En résumé, on le voit, trois lignes interprétatives se présentent : 1) ces Iudaioi sont les « Juifs » de Smyrne et de Philadelphie hostiles aux « chrétiens » ; 2) ils représentent une faction judaïsante au sein des assemblées auxquelles s’adresse Jean ; 3) ils représentent des Judéens qui ne mériteraient pas l’appellation de Judéens pour une raison qui n’est pas explicitée sinon par l’accusation de blasphème dirigée contre ceux de Smyrne (2,9). Nous allons maintenant voir à partir du contexte de l’Apocalypse, et en particulier de ces deux missives, comment on doit interpréter cette accusation de blasphème.

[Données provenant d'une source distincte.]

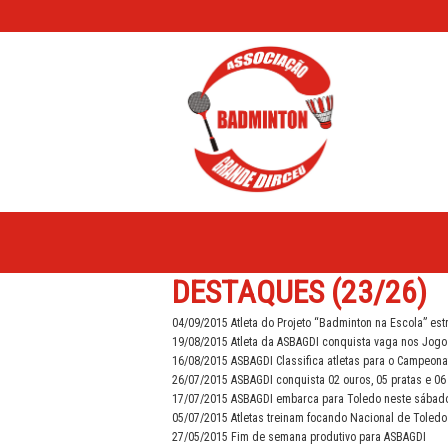
DESTAQUES (23/26)
04/09/2015
Atleta do Projeto “Badminton na Escola” est
19/08/2015
Atleta da ASBAGDI conquista vaga nos Jogo
16/08/2015
ASBAGDI Classifica atletas para o Campeon
26/07/2015
ASBAGDI conquista 02 ouros, 05 pratas e 0
17/07/2015
ASBAGDI embarca para Toledo neste sábado
05/07/2015
Atletas treinam focando Nacional de Toledo
27/05/2015
Fim de semana produtivo para ASBAGDI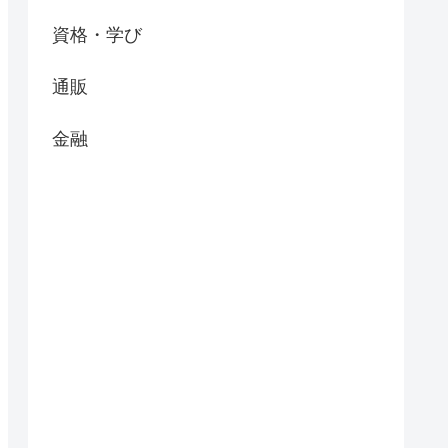
資格・学び
通販
金融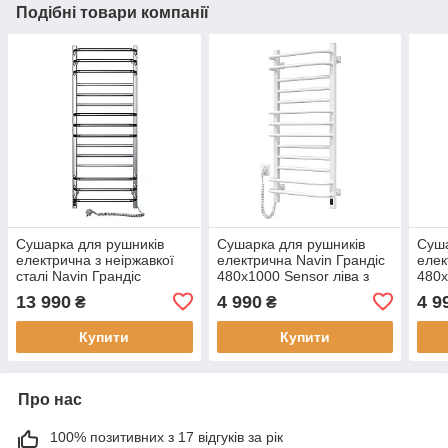
Подібні товари компанії
Сушарка для рушників
Сушарка для рушників
Суша
електрична з неіржавкої
електрична Navin Грандіс
елек
сталі Navin Грандіс
480х1000 Sensor ліва з
480х
480х1200 Sensor правий з
таймером, біла
тайм
13 990
4 990
4 9
₴
₴
таймером,
Купити
Купити
Про нас
100% позитивних з 17 відгуків за рік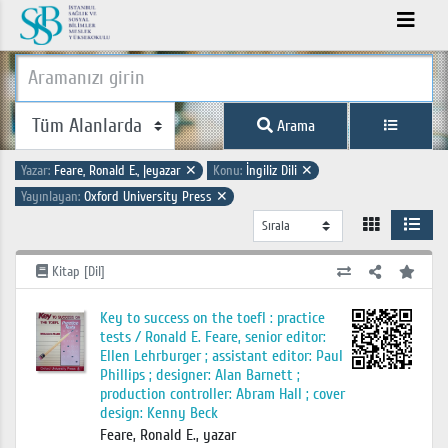
Arama
Yazar:
Feare, Ronald E., |eyazar
✕
Konu:
İngiliz Dili
✕
Yayınlayan:
Oxford University Press
✕
Kitap [Dil]
Key to success on the toefl : practice
tests / Ronald E. Feare, senior editor:
Ellen Lehrburger ; assistant editor: Paul
Phillips ; designer: Alan Barnett ;
production controller: Abram Hall ; cover
design: Kenny Beck
Feare, Ronald E., yazar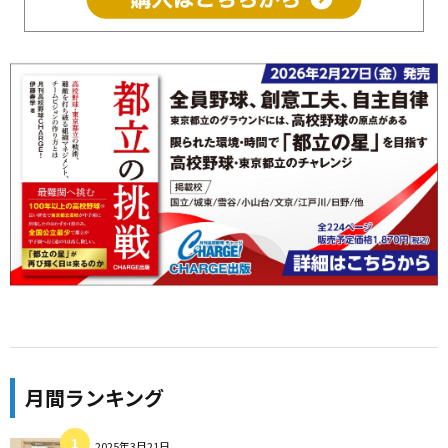
月間ランキング
2025年3月21日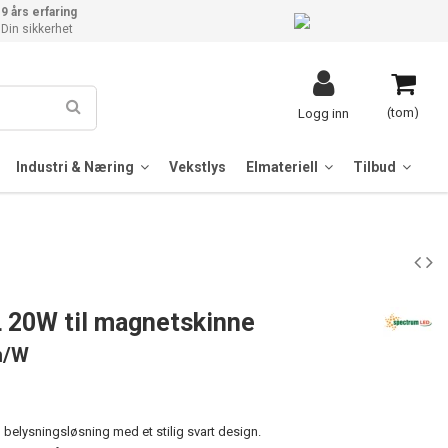
9 års erfaring
Din sikkerhet
(tom)
Logg inn
Industri & Næring
Vekstlys
Elmateriell
Tilbud
L 20W til magnetskinne
m/W
g belysningsløsning med et stilig svart design.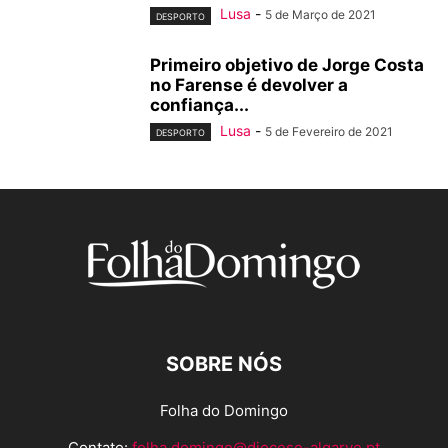
Lusa
-
5 de Março de 2021
DESPORTO
Primeiro objetivo de Jorge Costa
no Farense é devolver a
confiança...
Lusa
-
5 de Fevereiro de 2021
DESPORTO
SOBRE NÓS
Folha do Domingo
Contato:
folha.domingo@diocese-algarve.pt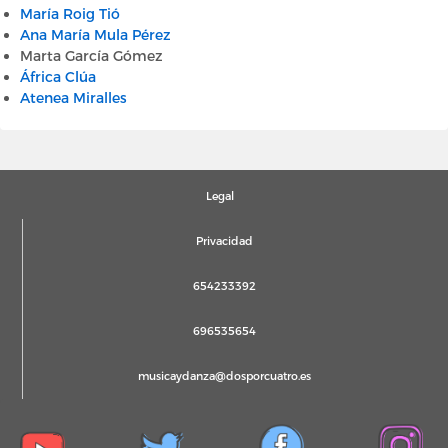
María Roig Tió
Ana María Mula Pérez
Marta García Gómez
África Clúa
Atenea Miralles
Legal
Privacidad
654233392
696535654
musicaydanza@dosporcuatro.es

II. Le mensonge et le blasphème des Judéens de Smyrne et de Philadelphie

Adela Yarbro Collins envisage trois interprétations possibles de l’accusation de blasphème portée contre les Judéens de Smyrne. John pourrait considérer la prétention de ces Judéens d’être Judéens comme un blasphème parce qu’ils auraient refusé de reconnaître Jésus comme le messie. Ensuite, Jean aurait pu voir les protestations des Judéens contre la messianité de Jésus comme un blasphème. Enfin, il pourrait faire référence aux accusations portées contre la communauté chrétienne par les Judéens qui la considéraient comme une menace civile et sociale[30]. Pour ce qui est des deux premières possibilités, il convient de noter que le terme Iudaios utilisé ici dans le contexte de la vie dans la cité ne revient pas ailleurs dans le texte, qui emploie plutôt l’expression « fils d’Israël » en contexte symbolique ou théologique (2,14 ; 7,4 ; 21,12). S’il est concevable que Jean ait pu considérer comme un blasphème de refuser la messianité de Jésus, il est difficile d’imaginer que l’on ait pu, dans la deuxième moitié du ier siècle, dénier pour autant à des Judéens le droit de s’appeler Judéens, c’est-àdire d’appartenir à l’ethnos judéen, puisque cette identité est essentiellement ethnique[31]. D’autre part, rien dans ces messages ne supporte la prétendue hostilité des Judéens à l’égard des destinataires de Jean, ni à Smyrne, ni, encore moins, à Philadelphie. Toutefois, au vu de la condamnation de la cité gréco-romaine par Jean, on peut facilement imaginer que le souci d’intégration des Judéens dans les cités de Smyrne et de Philadelphie ait été vu comme blasphématoire.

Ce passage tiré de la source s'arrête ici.